Kafka connector

You can set up a Kafka connector to consume data from a Kafka topic and store it in Tinybird by creating a .connection and .datasource file. Use tb datasource create --kafka command for a guided the process.

Set up the connector

To set up the Kafka connector, follow these steps.

1

Create a Kafka connection

You can create a Kafka connection in Tinybird using either the CLI or by manually creating a connection file.

Run the following command to create a connection:

tb connection create kafka

You will be prompted to enter:

  1. A name for your connection.
  2. The bootstrap server
  3. The Kafka key
  4. The Kafka secret

If you need to add KAFKA_SCHEMA_REGISTRY_URL or any of the Kafka .connection settings, edit the .connection file manually.

Option 2: Manually create a connection file

Create a .connection file with the required credentials stored in secrets. For example:

kafka_sample.connection
TYPE kafka
KAFKA_BOOTSTRAP_SERVERS bootsrap_servers:port
KAFKA_SECURITY_PROTOCOL SASL_SSL
KAFKA_SASL_MECHANISM PLAIN
KAFKA_KEY {{ tb_secret("KAFKA_KEY", "key") }}
KAFKA_SECRET {{ tb_secret("KAFKA_SECRET", "secret") }}

For a complete list of Kafka connection settings, see Kafka .connection settings.

Set the values of the secrets using tb secret:

tb [--cloud] secret set KAFKA_KEY mykey

Secrets are only replaced in your resources when you deploy. If you change a secret, you need to deploy for the changes to take effect.

2

Create a Kafka data source

Create a .datasource file using tb datasource create --kafka or manually.

Define the data source schema as with any non-Kafka datasource and specify the required Kafka settings. The value of KAFKA_CONNECTION_NAME must match the name of the .connection file you created in the previous step.

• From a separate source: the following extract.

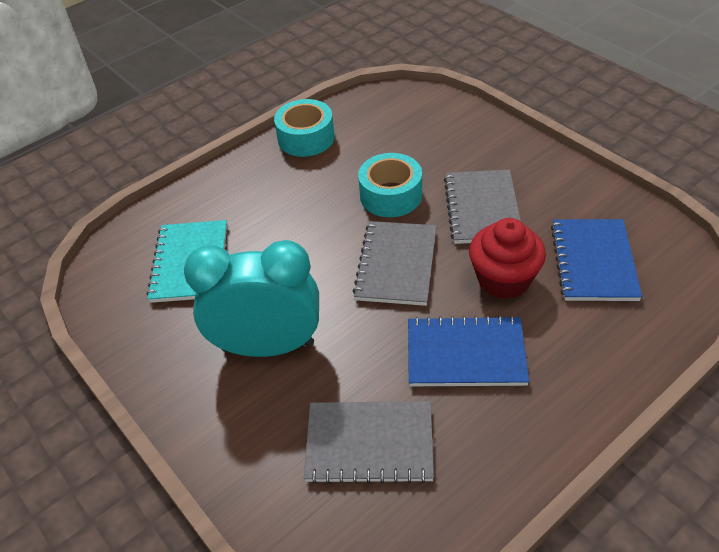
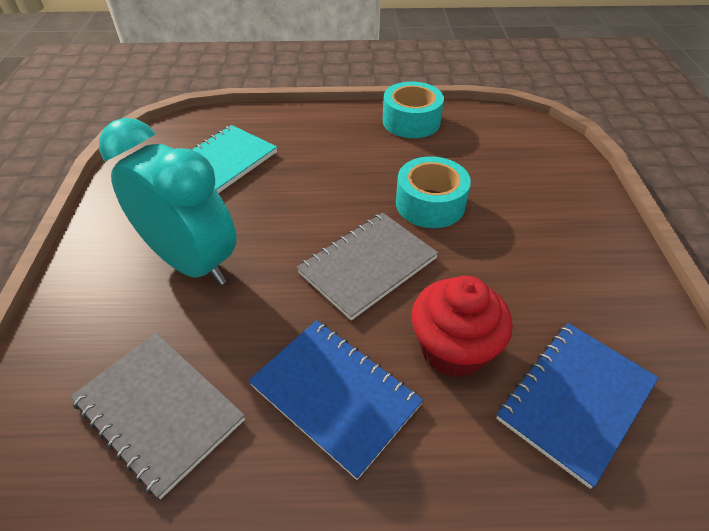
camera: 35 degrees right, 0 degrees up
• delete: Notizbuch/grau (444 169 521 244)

Default .datasource created will store the whole message in a column called data. Then, you can use JSONExtract functions to access the message fields, either at query time or using materialized views.

kafka_default.datasource
SCHEMA >
    `data` String `json:$`

KAFKA_CONNECTION_NAME kafka_connection # The name of the .connection file
KAFKA_TOPIC topic_name
KAFKA_GROUP_ID {{ tb_secret("KAFKA_GROUP_ID") }}

You can always use JSONPaths syntax to extract the message fields into separate columns at ingest time.

kafka_sample.datasource
SCHEMA >
   `timestamp` DateTime(3) `json:$.timestamp`,
   `session_id` String `json:$.session_id`,
   `action` LowCardinality(String) `json:$.action`,
   `version` LowCardinality(String) `json:$.version`,
   `payload` String `json:$.payload`,
   `data` String `json:$`

KAFKA_CONNECTION_NAME kafka_sample # The name of the .connection file
KAFKA_TOPIC test_topic
KAFKA_GROUP_ID {{ tb_secret("KAFKA_GROUP_ID") }}

In addition to the columns specified in SCHEMA, Kafka data sources have additional columns that store metadata of the messages ingested. See Kafka meta columns for more information.

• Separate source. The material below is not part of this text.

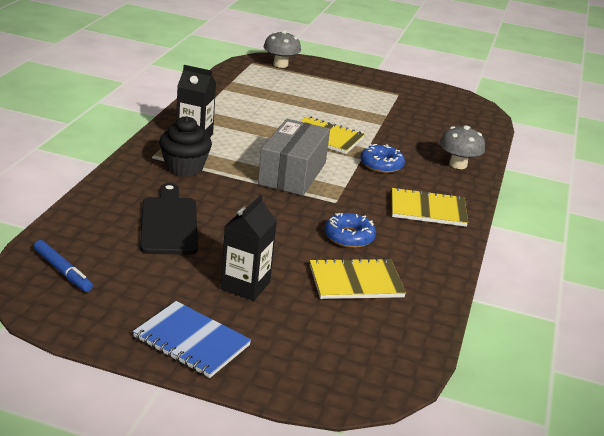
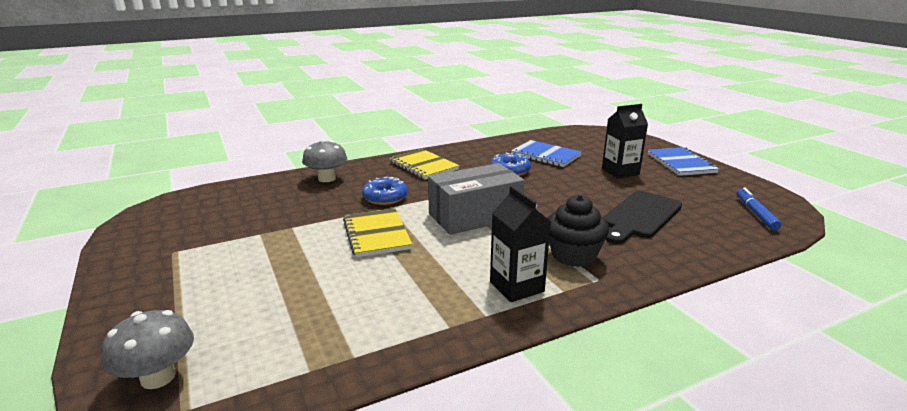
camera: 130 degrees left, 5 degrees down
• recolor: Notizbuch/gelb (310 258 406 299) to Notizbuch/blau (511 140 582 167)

For a complete list of Kafka data source settings, see Kafka .datasource settings.

Use different consumer group values for KAFKA_GROUP_ID at different environments to isolate consumers and their committed offset.

3

Connectivity check

After defining your Kafka data source and connection, validate the setup by running a deploy check:

tb --cloud deploy --check

This will check that the Kafka broker is reachable and that Tinybird can connect to it with the provided credentials. Remember to set any secrets used by the connection.

Compatibility

The connector is compatible with Apache Kafka and works with any compatible implementation and vendor. The following are tried and tested:

  • Apache Kafka
  • Confluent Platform and Confluent Cloud
  • Redpanda
  • AWS MSK
  • Azure Event Hubs for Apache Kafka
  • Estuary

Kafka .datasource settings

InstructionRequiredDescription
KAFKA_CONNECTION_NAMEYesName of the configured Kafka connection in Tinybird. It must match the name of the connection file (without the extension).
KAFKA_TOPICYesName of the Kafka topic to consume from.
KAFKA_GROUP_IDYesConsumer Group ID to use when consuming from Kafka.
KAFKA_AUTO_OFFSET_RESETNoOffset to use when no previous offset can be found, like when creating a new consumer. Supported values are latest and earliest. Default: latest.
KAFKA_STORE_HEADERSNoAdds a __headers Map(String, String) column to the data source, and stores Kafka headers in it for later processing. Default value is False.
KAFKA_STORE_RAW_VALUENoStores the raw message in its entirety in the __value column. Default: False.
KAFKA_KEY_FORMATNoFormat of the message key. Valid values are avro, json_with_schema, and json_without_schema. Using avro or json_with_schema requires KAFKA_SCHEMA_REGISTRY_URL to be set in the connection file used by the data source.
KAFKA_VALUE_FORMATNoFormat of the message value. Valid values are avro, json_with_schema, and json_without_schema. Using avro or json_with_schema requires KAFKA_SCHEMA_REGISTRY_URL to be set in the connection file used by the data source.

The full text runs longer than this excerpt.